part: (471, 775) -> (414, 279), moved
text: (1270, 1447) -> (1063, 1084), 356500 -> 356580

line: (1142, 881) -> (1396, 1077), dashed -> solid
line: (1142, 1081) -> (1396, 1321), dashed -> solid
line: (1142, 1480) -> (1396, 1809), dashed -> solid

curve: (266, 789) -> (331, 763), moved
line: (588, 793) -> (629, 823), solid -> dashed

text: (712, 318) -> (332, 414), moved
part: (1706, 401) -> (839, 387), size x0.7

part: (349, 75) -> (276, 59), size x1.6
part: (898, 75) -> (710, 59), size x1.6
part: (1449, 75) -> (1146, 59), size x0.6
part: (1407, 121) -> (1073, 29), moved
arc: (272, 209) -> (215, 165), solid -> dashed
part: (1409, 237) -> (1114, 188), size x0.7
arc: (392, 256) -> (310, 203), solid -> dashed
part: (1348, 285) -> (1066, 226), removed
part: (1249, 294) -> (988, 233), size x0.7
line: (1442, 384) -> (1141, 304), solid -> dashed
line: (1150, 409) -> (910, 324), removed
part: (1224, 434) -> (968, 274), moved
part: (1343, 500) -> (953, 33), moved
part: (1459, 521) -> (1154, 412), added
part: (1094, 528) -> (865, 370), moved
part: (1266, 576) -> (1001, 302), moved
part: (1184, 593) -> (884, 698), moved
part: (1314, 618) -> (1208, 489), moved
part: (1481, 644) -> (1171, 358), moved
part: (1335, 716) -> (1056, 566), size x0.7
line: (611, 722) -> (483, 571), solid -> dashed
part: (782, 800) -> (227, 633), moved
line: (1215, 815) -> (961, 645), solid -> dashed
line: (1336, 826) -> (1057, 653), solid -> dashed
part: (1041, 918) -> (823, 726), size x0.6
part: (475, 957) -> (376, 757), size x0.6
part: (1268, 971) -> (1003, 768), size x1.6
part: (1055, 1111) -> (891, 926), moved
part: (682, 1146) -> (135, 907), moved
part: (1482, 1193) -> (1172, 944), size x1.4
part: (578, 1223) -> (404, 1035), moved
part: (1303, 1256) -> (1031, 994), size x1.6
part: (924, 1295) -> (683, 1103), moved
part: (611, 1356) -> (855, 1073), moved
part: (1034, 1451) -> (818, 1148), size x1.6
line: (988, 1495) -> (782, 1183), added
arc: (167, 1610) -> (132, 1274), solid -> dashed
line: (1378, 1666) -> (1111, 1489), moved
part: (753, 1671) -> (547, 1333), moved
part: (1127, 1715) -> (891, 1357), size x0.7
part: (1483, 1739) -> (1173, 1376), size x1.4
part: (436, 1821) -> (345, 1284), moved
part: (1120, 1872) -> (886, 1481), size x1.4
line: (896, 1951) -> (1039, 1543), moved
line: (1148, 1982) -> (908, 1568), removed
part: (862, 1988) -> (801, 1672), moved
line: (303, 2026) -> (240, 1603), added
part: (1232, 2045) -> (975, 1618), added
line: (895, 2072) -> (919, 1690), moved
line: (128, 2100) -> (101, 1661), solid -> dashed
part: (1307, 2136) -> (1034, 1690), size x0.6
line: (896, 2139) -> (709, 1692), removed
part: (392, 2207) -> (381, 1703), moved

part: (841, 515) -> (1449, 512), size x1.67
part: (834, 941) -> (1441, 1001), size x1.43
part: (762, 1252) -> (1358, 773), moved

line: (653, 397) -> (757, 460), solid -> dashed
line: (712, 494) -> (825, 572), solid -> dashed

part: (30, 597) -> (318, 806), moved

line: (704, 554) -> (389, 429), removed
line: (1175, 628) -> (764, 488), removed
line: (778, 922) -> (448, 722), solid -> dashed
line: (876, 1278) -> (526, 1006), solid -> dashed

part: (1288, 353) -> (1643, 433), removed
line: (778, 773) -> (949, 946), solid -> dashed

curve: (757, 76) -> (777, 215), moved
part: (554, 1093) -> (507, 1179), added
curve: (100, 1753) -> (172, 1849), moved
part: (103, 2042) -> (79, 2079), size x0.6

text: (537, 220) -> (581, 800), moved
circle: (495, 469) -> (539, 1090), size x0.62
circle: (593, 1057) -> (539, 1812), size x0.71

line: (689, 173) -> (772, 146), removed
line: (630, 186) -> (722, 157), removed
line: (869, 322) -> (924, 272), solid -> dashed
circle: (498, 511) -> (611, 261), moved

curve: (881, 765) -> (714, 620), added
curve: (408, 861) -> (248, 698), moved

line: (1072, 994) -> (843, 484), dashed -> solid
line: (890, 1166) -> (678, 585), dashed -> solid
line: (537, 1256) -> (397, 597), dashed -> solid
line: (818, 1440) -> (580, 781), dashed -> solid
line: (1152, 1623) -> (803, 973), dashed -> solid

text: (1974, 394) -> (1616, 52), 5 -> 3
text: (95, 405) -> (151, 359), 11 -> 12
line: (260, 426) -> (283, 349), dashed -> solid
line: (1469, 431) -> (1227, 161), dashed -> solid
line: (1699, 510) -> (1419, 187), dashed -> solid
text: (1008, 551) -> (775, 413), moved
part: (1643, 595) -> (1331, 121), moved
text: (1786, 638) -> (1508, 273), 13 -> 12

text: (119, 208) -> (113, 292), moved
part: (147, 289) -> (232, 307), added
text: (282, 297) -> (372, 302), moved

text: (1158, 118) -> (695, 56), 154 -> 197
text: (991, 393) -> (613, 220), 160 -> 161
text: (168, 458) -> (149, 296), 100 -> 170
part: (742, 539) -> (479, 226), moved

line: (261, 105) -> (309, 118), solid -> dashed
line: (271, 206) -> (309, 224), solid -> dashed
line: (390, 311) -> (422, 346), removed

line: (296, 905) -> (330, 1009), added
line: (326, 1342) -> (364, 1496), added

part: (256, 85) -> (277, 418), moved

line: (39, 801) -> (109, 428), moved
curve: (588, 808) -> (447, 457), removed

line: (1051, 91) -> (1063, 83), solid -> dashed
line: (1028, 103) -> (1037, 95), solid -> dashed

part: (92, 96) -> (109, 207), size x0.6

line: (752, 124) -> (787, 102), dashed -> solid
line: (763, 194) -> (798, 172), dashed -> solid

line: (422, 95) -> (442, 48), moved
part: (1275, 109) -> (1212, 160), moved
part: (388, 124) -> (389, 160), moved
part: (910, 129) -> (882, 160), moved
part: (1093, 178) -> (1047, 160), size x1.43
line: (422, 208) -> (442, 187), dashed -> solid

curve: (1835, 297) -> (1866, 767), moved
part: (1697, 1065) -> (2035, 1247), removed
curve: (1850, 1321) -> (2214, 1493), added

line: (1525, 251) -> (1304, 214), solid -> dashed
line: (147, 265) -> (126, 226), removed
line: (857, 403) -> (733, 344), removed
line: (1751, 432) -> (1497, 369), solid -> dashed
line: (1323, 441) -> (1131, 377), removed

* [Work request]: Write out, from the lines above, only those from the line with "line: (896, 2139) -> (709, 1692), removed" to the line with "text: (119, 208) -> (113, 292), moved", exactly as given, including the first and the last.

* [Solved problem]:
line: (896, 2139) -> (709, 1692), removed
part: (392, 2207) -> (381, 1703), moved

part: (841, 515) -> (1449, 512), size x1.67
part: (834, 941) -> (1441, 1001), size x1.43
part: (762, 1252) -> (1358, 773), moved

line: (653, 397) -> (757, 460), solid -> dashed
line: (712, 494) -> (825, 572), solid -> dashed

part: (30, 597) -> (318, 806), moved

line: (704, 554) -> (389, 429), removed
line: (1175, 628) -> (764, 488), removed
line: (778, 922) -> (448, 722), solid -> dashed
line: (876, 1278) -> (526, 1006), solid -> dashed

part: (1288, 353) -> (1643, 433), removed
line: (778, 773) -> (949, 946), solid -> dashed

curve: (757, 76) -> (777, 215), moved
part: (554, 1093) -> (507, 1179), added
curve: (100, 1753) -> (172, 1849), moved
part: (103, 2042) -> (79, 2079), size x0.6

text: (537, 220) -> (581, 800), moved
circle: (495, 469) -> (539, 1090), size x0.62
circle: (593, 1057) -> (539, 1812), size x0.71

line: (689, 173) -> (772, 146), removed
line: (630, 186) -> (722, 157), removed
line: (869, 322) -> (924, 272), solid -> dashed
circle: (498, 511) -> (611, 261), moved

curve: (881, 765) -> (714, 620), added
curve: (408, 861) -> (248, 698), moved

line: (1072, 994) -> (843, 484), dashed -> solid
line: (890, 1166) -> (678, 585), dashed -> solid
line: (537, 1256) -> (397, 597), dashed -> solid
line: (818, 1440) -> (580, 781), dashed -> solid
line: (1152, 1623) -> (803, 973), dashed -> solid

text: (1974, 394) -> (1616, 52), 5 -> 3
text: (95, 405) -> (151, 359), 11 -> 12
line: (260, 426) -> (283, 349), dashed -> solid
line: (1469, 431) -> (1227, 161), dashed -> solid
line: (1699, 510) -> (1419, 187), dashed -> solid
text: (1008, 551) -> (775, 413), moved
part: (1643, 595) -> (1331, 121), moved
text: (1786, 638) -> (1508, 273), 13 -> 12

text: (119, 208) -> (113, 292), moved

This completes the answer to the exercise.